Region annotation rows

=-=-=-=-=

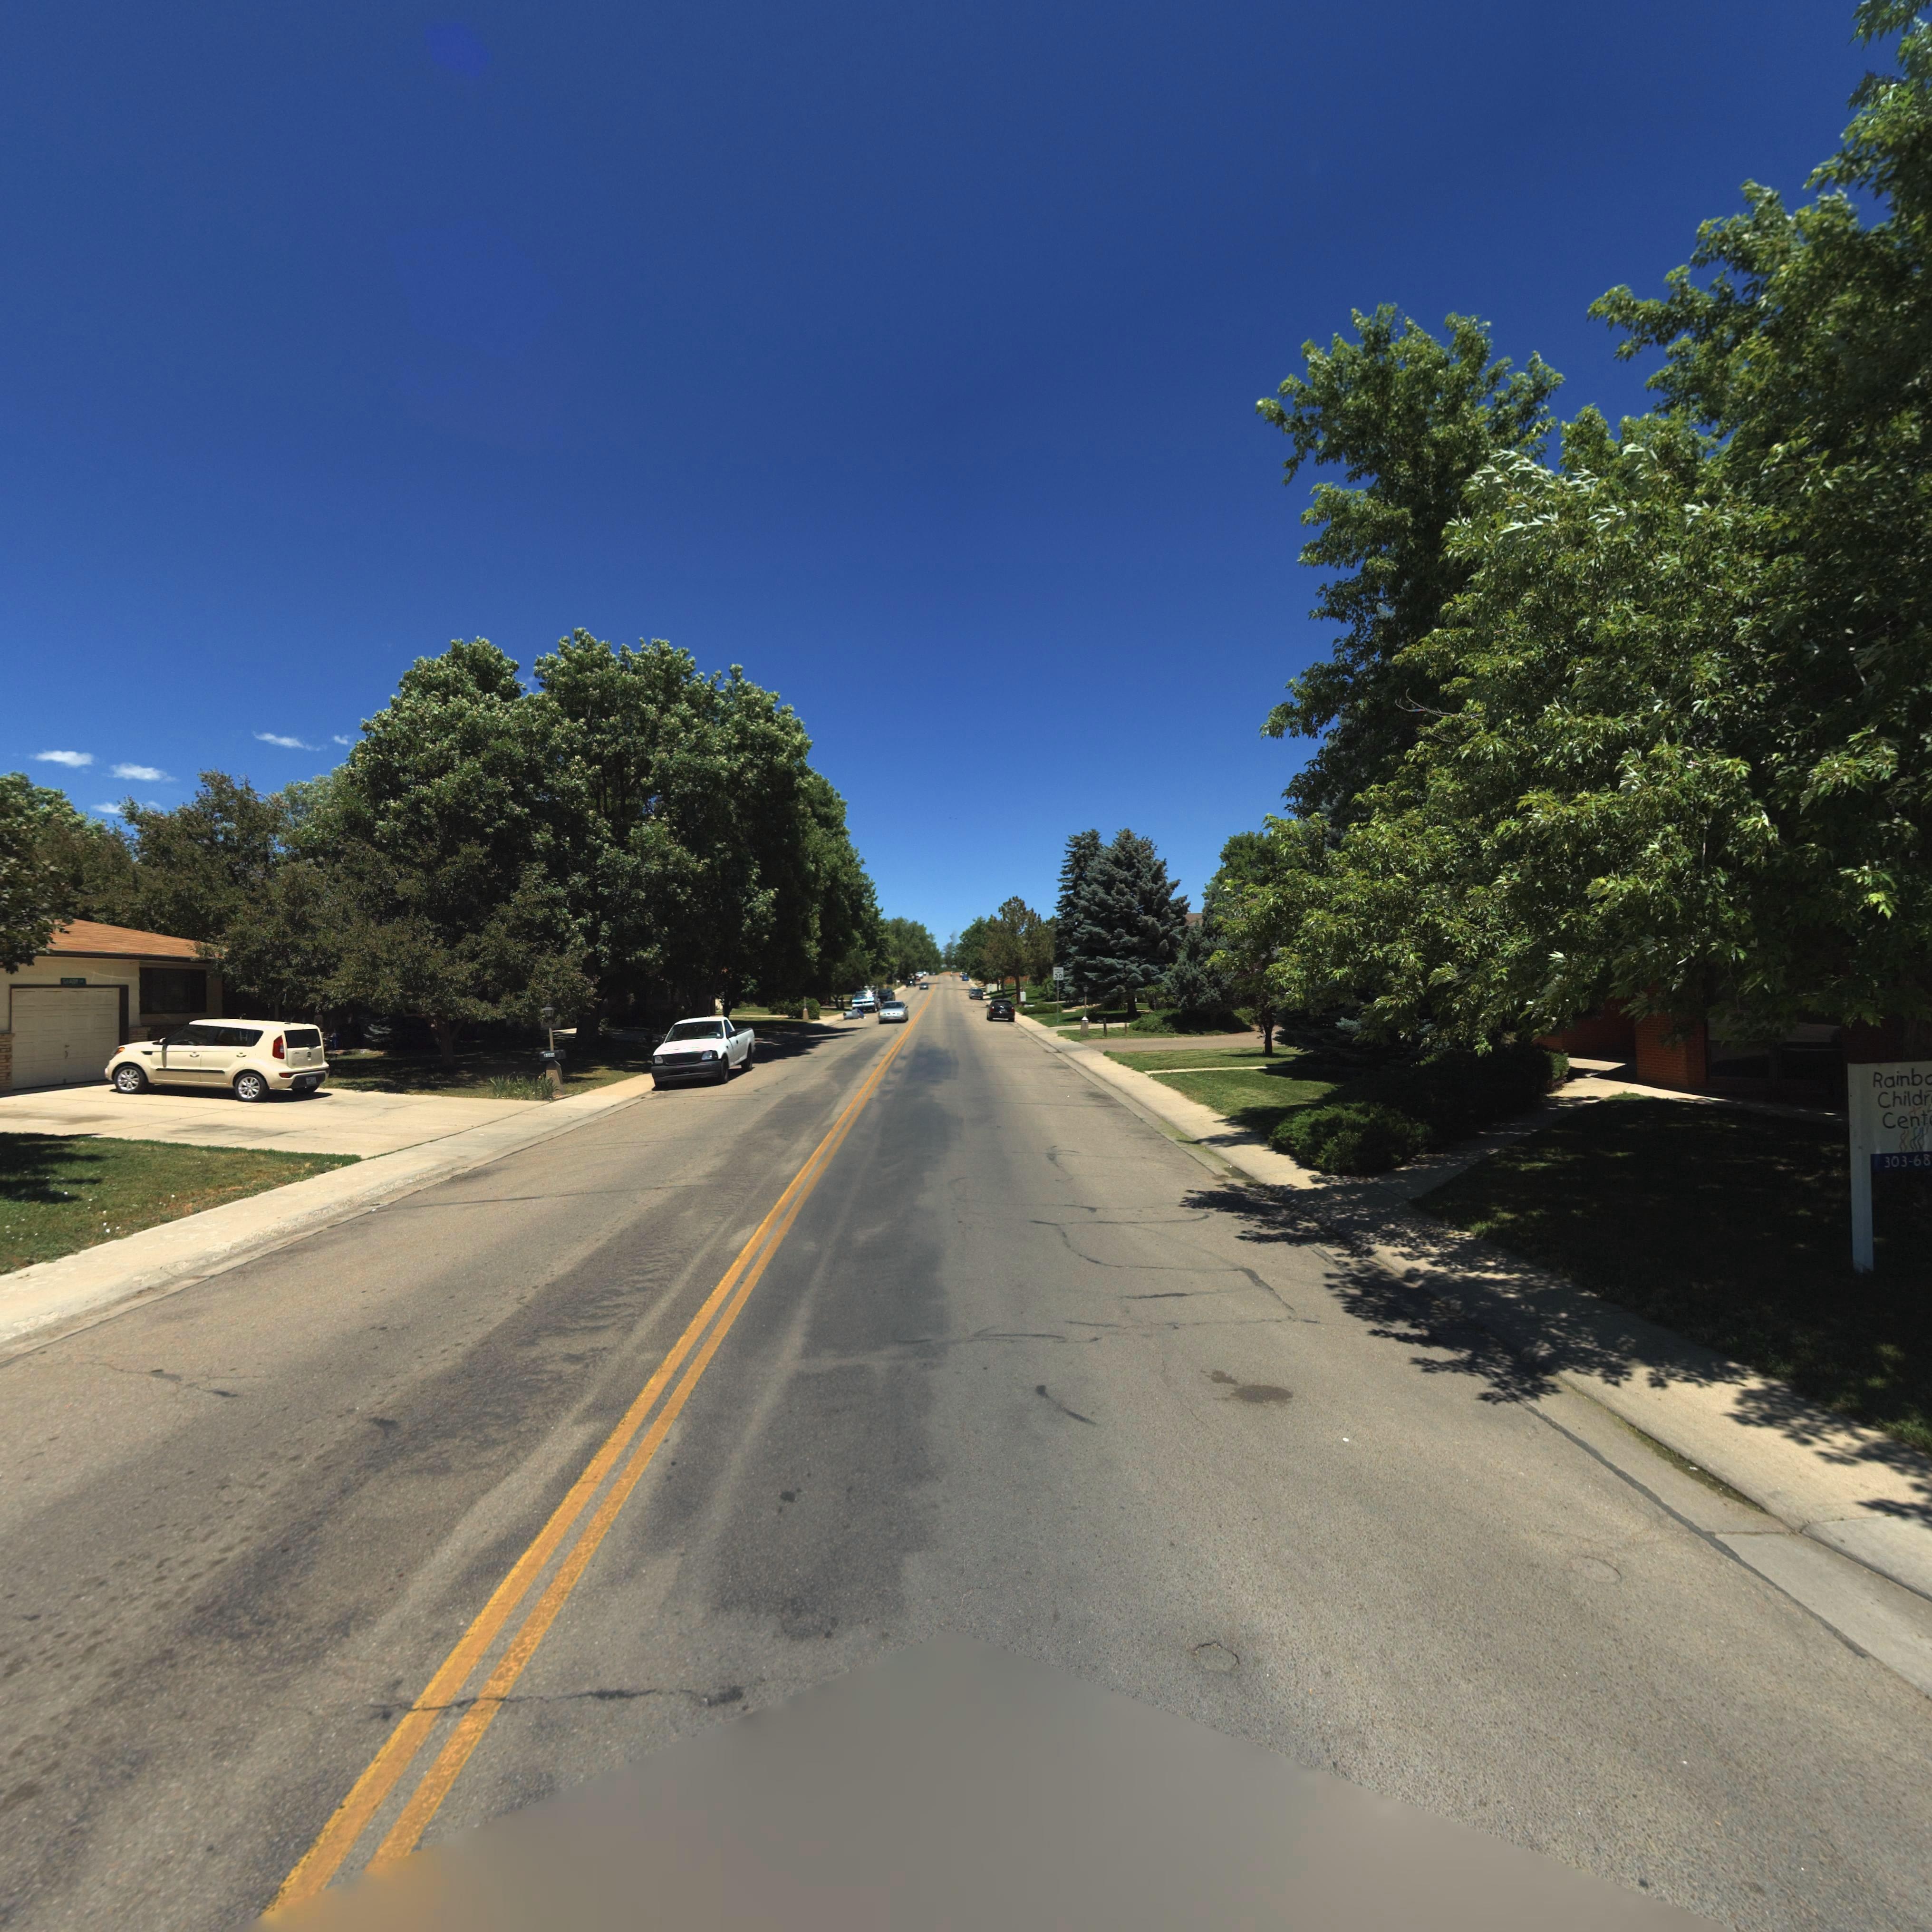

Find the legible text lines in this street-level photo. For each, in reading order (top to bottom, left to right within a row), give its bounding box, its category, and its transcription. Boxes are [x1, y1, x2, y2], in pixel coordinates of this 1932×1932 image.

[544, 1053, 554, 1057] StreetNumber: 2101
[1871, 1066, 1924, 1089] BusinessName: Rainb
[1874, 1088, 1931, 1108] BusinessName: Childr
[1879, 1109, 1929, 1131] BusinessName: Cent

=-=-=-=-=

Exercise brief
Please copy every row above word for word, leaving the pictures out of your answer.

Solution for this task
Find the legible text lines in this street-level photo. For each, in reading order (top to bottom, left to right within a row), give its bounding box, its category, and its transcription. Boxes are [x1, y1, x2, y2], in pixel coordinates of this 1932×1932 image.

[544, 1053, 554, 1057] StreetNumber: 2101
[1871, 1066, 1924, 1089] BusinessName: Rainb
[1874, 1088, 1931, 1108] BusinessName: Childr
[1879, 1109, 1929, 1131] BusinessName: Cent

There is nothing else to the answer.